> Problem requirements: Which lines in the records below mention the word "center"? Copy each one out.

> Given records:
════════════════

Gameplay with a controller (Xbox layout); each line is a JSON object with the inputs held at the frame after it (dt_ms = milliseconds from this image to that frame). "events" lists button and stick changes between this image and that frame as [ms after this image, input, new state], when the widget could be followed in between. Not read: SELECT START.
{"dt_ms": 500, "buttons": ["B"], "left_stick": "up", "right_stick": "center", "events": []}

════════════════

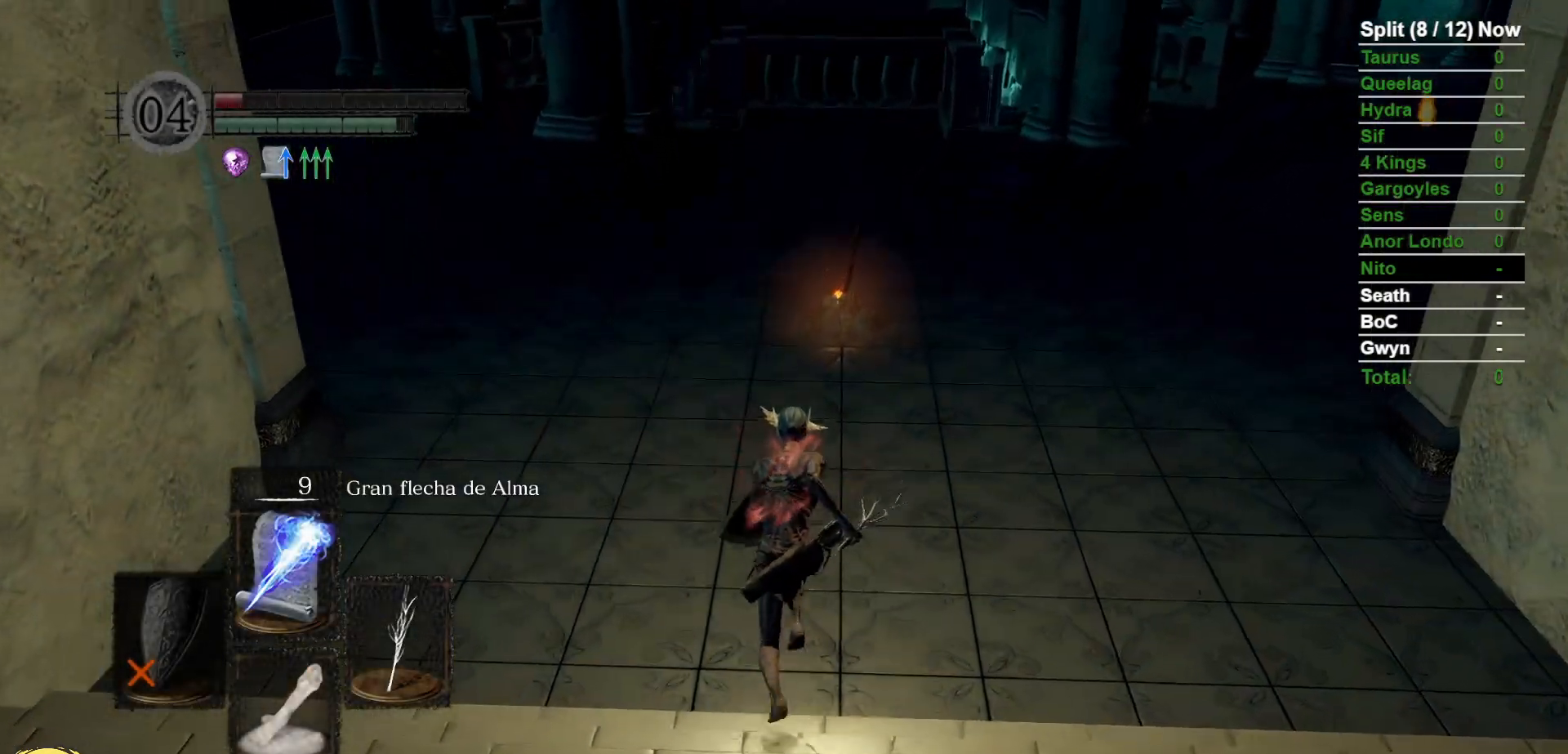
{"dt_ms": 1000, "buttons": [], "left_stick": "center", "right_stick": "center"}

════════════════

> Exercise solution:
{"dt_ms": 500, "buttons": ["B"], "left_stick": "up", "right_stick": "center", "events": []}
{"dt_ms": 1000, "buttons": [], "left_stick": "center", "right_stick": "center"}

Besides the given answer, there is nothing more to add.